What follows is a block of records; reproduce all of it verbatim.

____ EXTRACTED RECORDS

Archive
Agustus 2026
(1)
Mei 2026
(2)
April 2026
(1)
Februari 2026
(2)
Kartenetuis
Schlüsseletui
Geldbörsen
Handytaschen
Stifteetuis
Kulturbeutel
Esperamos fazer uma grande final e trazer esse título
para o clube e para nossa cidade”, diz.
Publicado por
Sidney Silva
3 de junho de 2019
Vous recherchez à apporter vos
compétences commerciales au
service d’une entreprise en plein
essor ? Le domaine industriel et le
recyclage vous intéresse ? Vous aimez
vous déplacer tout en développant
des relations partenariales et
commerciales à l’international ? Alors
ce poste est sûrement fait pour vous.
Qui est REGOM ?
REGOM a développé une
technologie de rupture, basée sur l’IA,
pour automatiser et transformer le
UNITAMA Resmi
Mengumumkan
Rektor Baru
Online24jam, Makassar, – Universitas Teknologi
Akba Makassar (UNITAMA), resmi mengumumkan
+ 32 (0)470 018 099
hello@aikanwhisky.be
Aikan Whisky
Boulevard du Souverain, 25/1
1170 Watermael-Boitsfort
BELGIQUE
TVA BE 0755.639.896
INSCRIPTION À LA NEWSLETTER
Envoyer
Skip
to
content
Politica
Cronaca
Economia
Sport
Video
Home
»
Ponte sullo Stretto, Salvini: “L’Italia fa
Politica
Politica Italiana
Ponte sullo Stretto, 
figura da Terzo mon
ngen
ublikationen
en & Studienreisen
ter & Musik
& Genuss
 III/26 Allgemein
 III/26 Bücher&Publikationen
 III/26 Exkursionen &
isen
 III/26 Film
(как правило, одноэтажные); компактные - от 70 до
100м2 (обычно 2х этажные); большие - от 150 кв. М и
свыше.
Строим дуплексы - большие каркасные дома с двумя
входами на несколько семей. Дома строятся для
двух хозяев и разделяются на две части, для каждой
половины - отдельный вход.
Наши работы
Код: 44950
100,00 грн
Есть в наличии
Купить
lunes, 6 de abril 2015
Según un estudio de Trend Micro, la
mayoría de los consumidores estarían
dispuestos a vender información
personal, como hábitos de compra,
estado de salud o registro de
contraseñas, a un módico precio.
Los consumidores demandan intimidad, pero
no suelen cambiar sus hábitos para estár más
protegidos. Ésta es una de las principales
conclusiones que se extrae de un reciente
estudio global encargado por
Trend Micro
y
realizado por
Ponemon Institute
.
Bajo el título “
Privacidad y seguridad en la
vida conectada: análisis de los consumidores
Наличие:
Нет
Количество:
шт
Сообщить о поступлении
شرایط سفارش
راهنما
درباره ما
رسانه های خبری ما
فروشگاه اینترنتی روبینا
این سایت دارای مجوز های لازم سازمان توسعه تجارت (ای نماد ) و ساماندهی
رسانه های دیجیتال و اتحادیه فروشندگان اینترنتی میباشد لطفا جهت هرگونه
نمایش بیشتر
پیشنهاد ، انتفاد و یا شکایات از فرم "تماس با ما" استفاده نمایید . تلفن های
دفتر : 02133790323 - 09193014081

________

- RESULT OF THE EXERCISE
Archive
Agustus 2026
(1)
Mei 2026
(2)
April 2026
(1)
Februari 2026
(2)
Kartenetuis
Schlüsseletui
Geldbörsen
Handytaschen
Stifteetuis
Kulturbeutel
Esperamos fazer uma grande final e trazer esse título
para o clube e para nossa cidade”, diz.
Publicado por
Sidney Silva
3 de junho de 2019
Vous recherchez à apporter vos
compétences commerciales au
service d’une entreprise en plein
essor ? Le domaine industriel et le
recyclage vous intéresse ? Vous aimez
vous déplacer tout en développant
des relations partenariales et
commerciales à l’international ? Alors
ce poste est sûrement fait pour vous.
Qui est REGOM ?
REGOM a développé une
technologie de rupture, basée sur l’IA,
pour automatiser et transformer le
UNITAMA Resmi
Mengumumkan
Rektor Baru
Online24jam, Makassar, – Universitas Teknologi
Akba Makassar (UNITAMA), resmi mengumumkan
+ 32 (0)470 018 099
hello@aikanwhisky.be
Aikan Whisky
Boulevard du Souverain, 25/1
1170 Watermael-Boitsfort
BELGIQUE
TVA BE 0755.639.896
INSCRIPTION À LA NEWSLETTER
Envoyer
Skip
to
content
Politica
Cronaca
Economia
Sport
Video
Home
»
Ponte sullo Stretto, Salvini: “L’Italia fa
Politica
Politica Italiana
Ponte sullo Stretto, 
figura da Terzo mon
ngen
ublikationen
en & Studienreisen
ter & Musik
& Genuss
 III/26 Allgemein
 III/26 Bücher&Publikationen
 III/26 Exkursionen &
isen
 III/26 Film
(как правило, одноэтажные); компактные - от 70 до
100м2 (обычно 2х этажные); большие - от 150 кв. М и
свыше.
Строим дуплексы - большие каркасные дома с двумя
входами на несколько семей. Дома строятся для
двух хозяев и разделяются на две части, для каждой
половины - отдельный вход.
Наши работы
Код: 44950
100,00 грн
Есть в наличии
Купить
lunes, 6 de abril 2015
Según un estudio de Trend Micro, la
mayoría de los consumidores estarían
dispuestos a vender información
personal, como hábitos de compra,
estado de salud o registro de
contraseñas, a un módico precio.
Los consumidores demandan intimidad, pero
no suelen cambiar sus hábitos para estár más
protegidos. Ésta es una de las principales
conclusiones que se extrae de un reciente
estudio global encargado por
Trend Micro
y
realizado por
Ponemon Institute
.
Bajo el título “
Privacidad y seguridad en la
vida conectada: análisis de los consumidores
Наличие:
Нет
Количество:
шт
Сообщить о поступлении
شرایط سفارش
راهنما
درباره ما
رسانه های خبری ما
فروشگاه اینترنتی روبینا
این سایت دارای مجوز های لازم سازمان توسعه تجارت (ای نماد ) و ساماندهی
رسانه های دیجیتال و اتحادیه فروشندگان اینترنتی میباشد لطفا جهت هرگونه
نمایش بیشتر
پیشنهاد ، انتفاد و یا شکایات از فرم "تماس با ما" استفاده نمایید . تلفن های
دفتر : 02133790323 - 09193014081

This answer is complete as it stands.